“Perdón. Me equivoqué. Lo siento”
Muchos niños crecen en urbanidad gracias al refuerzo que mediante “palabras de poder” sus padres les enseñan, tales como “Gracias, por favor y buenos días…”.
Aprender a decirlas y, sobre todo, a sentirlas, no sólo representa un acto de cortesía y de buenos modales, sino que también es una forma de concientizar a los infantes sobre la importancia del respeto a los demás.
Al fin y al cabo, la comunicación no sólo define la forma como nos llevamos con otros, sino que su estilo refleja el pensamiento, los valores y los objetivos que buscamos en toda clase de interacción: de estudio, negocios, familia, afecto, convivencia, democracia…La manera como nos expresamos define, en gran medida, quiénes somos y cómo valoramos a los demás.
Hay otras palabras que, aunque la razón diga que son esenciales y necesarias para la convivencia, para muchas personas decirlas se vuelve una verdadera tortura. Me refiero a términos como “Perdón. Me equivoqué. Lo siento”.
Aunque son expresiones relativamente simples, muchos se sienten incapaces de decirlas, como si se les cerrara la boca o se atragantaran.

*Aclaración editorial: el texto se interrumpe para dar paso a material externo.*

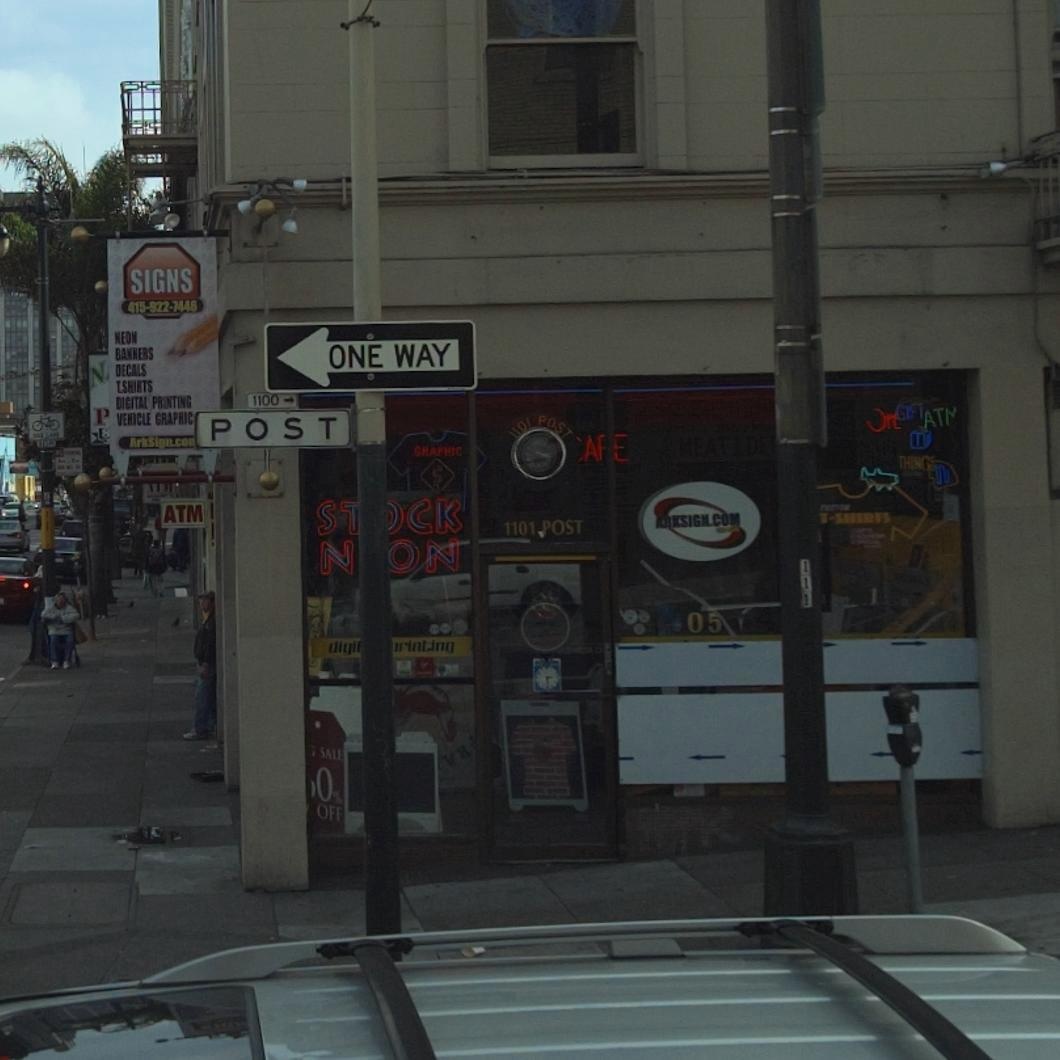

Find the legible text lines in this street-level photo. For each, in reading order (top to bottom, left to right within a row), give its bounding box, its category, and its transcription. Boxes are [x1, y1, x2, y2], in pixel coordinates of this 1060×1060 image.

[127, 264, 197, 299] None: SIGNS
[125, 296, 201, 316] None: 415-922-744*
[112, 328, 141, 347] None: NEON
[87, 354, 108, 394] None: N
[113, 361, 149, 379] None: DECALS
[113, 344, 156, 363] None: BANNERS
[113, 377, 156, 395] None: TSHIRTS
[327, 341, 453, 372] None: ONE WAY
[113, 392, 195, 412] None: DIGITAL PRINTING
[250, 392, 297, 408] StreetNumberRange: 1100->
[90, 404, 113, 429] None: P
[113, 409, 197, 429] None: VEHICLE GRAPHIC
[208, 414, 340, 444] StreetName: POST
[503, 413, 535, 442] StreetNumber: 1101
[534, 410, 578, 443] StreetName: POST
[921, 404, 948, 431] None: AT
[125, 433, 190, 453] None: ArkSign.co
[411, 442, 465, 459] None: GRAPHIC
[578, 429, 604, 467] None: A
[609, 429, 633, 466] None: E
[160, 501, 207, 526] None: ATM
[312, 495, 341, 540] None: S
[403, 493, 467, 539] None: CK
[501, 518, 537, 538] StreetNumber: 1101
[539, 517, 586, 538] StreetName: POST
[669, 510, 743, 530] None: KSIGN.COM
[832, 509, 894, 528] None: SHIRTS
[315, 535, 358, 579] None: N
[384, 533, 464, 578] None: ON
[799, 557, 813, 609] None: 111
[685, 608, 726, 636] None: 05
[317, 743, 345, 764] None: SALE
[313, 762, 336, 806] None: 0
[314, 798, 345, 826] None: OFF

A diferencia de los niños, que no ven maldad o doble intención en los actos, y aprenden del ejemplo de sus padres y mayores, muchos adultos mal entienden su independencia y autonomía, presumen que, por su edad, experiencia o estudio, tienen razón en las interacciones con otras personas que implican diferencias y, absurdamente, piensan que reconocer un fallo propio les hace “perdedores” en una inexistente carrera por la convivencia.
Creen ciegamente que ser adulto significa no equivocarse y caen en el error de asumir una posición dogmática.
Precisamente ha sido la polarización, entendida como la radicalización de una forma de pensar y el no aceptar los argumentos de otra persona, grupo o ideología, lo que, en el caso colombiano, ha causado la crispación del estado de ánimo y la muerte de miles de compatriotas por la violencia extrema.
Pedir perdón y reconocer un error no es un acto de ignorancia, de mediocridad, de baja estima, de sumisión o de pusilanimidad.
Quienes piensan que así es, y que pedir perdón es rebajarse, por el contrario, se están dejando llevar por la soberbia, por el orgullo, por la ira y por el egoísmo. Están recorriendo el camino para enfermar su cuerpo y su mente.
Grandes líderes religiosos y políticos en la historia de nuestra Humanidad (como Mahatma Gandhi, Nelson Mandela, Jesús de Nazaret, Abraham Lincoln, Dalai Lama y la Madre Teresa, entre otros) han demostrado que ser humildes engrandece el espíritu, que reconocer el error es abrir la mente a descubrir otros mundos, que incluso expresar vergüenza frente a una conducta que afecta a otro nos lleva a ser vistos con ojos de gracia y condescendencia y, sobre todo, a reconocer que si podemos aceptar nuestras equivocaciones, estamos valorando a los demás y lo que podemos aprender de esas situaciones.
Asimismo, quien pide perdón, de corazón, con la real intención de no reiterar su conducta y evitarla, es alguien que también tiene la grandeza de perdonar.
Quien “se come” su orgullo, y no pide perdón o no perdona, se llena de rencor, pierde amigos y se rodea de la soledad y el error.
Quien acepta sus errores, ve en estas situaciones maravillosos momentos para conocer otras facetas de la vida y aumenta en afecto desde y hacia los demás.
Vale la pena intentarlo. No permita que su corazón se arrugue por manchas que no valen la pena.
Y enséñele, también, a sus hijos que cualquier persona puede equivocarse, que pedir perdón siempre debe estar acompañado del cambio de actitud y que, paradójicamente, los errores nos enseñan a crecer como personas, ciudadanos y familia.